(Text excerpt)

Content starts

Royal & the Serpent:

No, I kind of love it, though I know it's gross. I love 7-Eleven gas station Folgers meeting coffee. I like nice coffee too, but sometimes I find that it's too strong and has too much of a flavor. I don't know if that just dates back to maybe my childhood and growing up on Folgers, but I'd rather drink a huge thing of watered down shitty coffee than a really nice. You hate this.

Austin Seltzer:

No, I actually have an analogy in my head that.

Royal & the Serpent:

I get it.

Austin Seltzer:

It's the nostalgia, but also, just like you, like drinking coffee, so you want to be able to drink a lot more of it, and it reminds me of back in Dallas, where that's where I'm from, and still, of course, weed is illegal there, but you would get like the really shitty weed. Yes. Right, and you could smoke a fuck ton of it and still be functional.

Royal & the Serpent:

I feel the same way about weed. I feel the absolute same way about weed. The weed is too strong out here, don't you agree?

Content ends

(Data shown)

Content starts

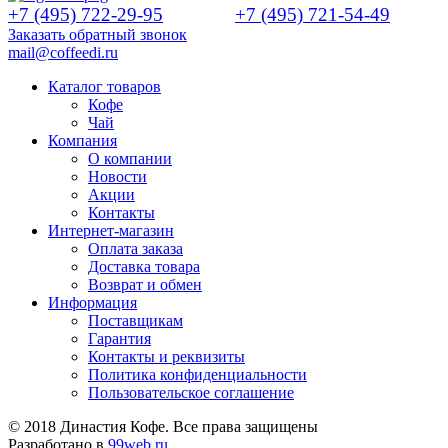
+7 (495) 722-29-95
+7 (495) 721-54-49
Заказать обратный звонок
mail@coffeedi.ru
Каталог товаров
Кофе
Чай
Компания
О компании
Новости
Акции
Контакты
Интернет-магазин
Оплата заказа
Доставка товара
Возврат и обмен
Информация
Поставщикам
Гарантия
Контакты и реквизиты
Политика конфиденциальности
Пользовательское соглашение
© 2018 Династия Кофе. Все права защищены
Разработано в
99web.ru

Content ends

(Request 1)
In the coffee transcript, swap "Folgers" for "Maxwell House" and write out the passage between "No, I kind of" and "You hate this.", inclusive.
(Request 2)
Extend the coffee transcript past its final line, keeping the same two speakers and their casual back-and-forth.

(Answer 1)
No, I kind of love it, though I know it's gross. I love 7-Eleven gas station Maxwell House meeting coffee. I like nice coffee too, but sometimes I find that it's too strong and has too much of a flavor. I don't know if that just dates back to maybe my childhood and growing up on Maxwell House, but I'd rather drink a huge thing of watered down shitty coffee than a really nice. You hate this.

(Answer 2)
Austin Seltzer:

Yeah, it's too strong.

Royal & the Serpent:

I take like one hit and I get weird.

Austin Seltzer:

Yeah.

Royal & the Serpent:

Yeah, I become a weirdo.

Austin Seltzer:

I mean, I get it. I actually totally get it.

Royal & the Serpent:

I shot a bunch of music videos this past weekend in Reno and at the end of everything we were all hanging out and I took like a few hits of a joint and my head went just so strange on me. I was like, oh my God, do I like anything? Is everything okay? Am I not successful? Am I ugly? Am I this? It just was like churning. I also had a lot of laughs and it was really fun. But like behind it all there was just this like running dialogue of like total, anxious insecurity. It's so interesting.

Austin Seltzer:

Absolutely, yeah, totally. I become paranoid about the most random things, but those don't actually seem random. Those kind of sound like have you done psychedelics? Yeah yeah, they sound like the ego that you destroy and like a decent trip, you know like something that's pretty deep. Yeah. The ones that come up and you swing at them with a baseball bat and they hopefully go away. But yeah, it's interesting because THC is also a. It's got psychedelic properties, so you do have some of those same worries and ego things pop up. Yeah, totally.

Austin Seltzer:

I think we talk about a lot of those. Yeah yeah, it's really exciting.

Royal & the Serpent:

I know I'm happy to be here.

Austin Seltzer:

Thank you for having me. Of course, no weed needed.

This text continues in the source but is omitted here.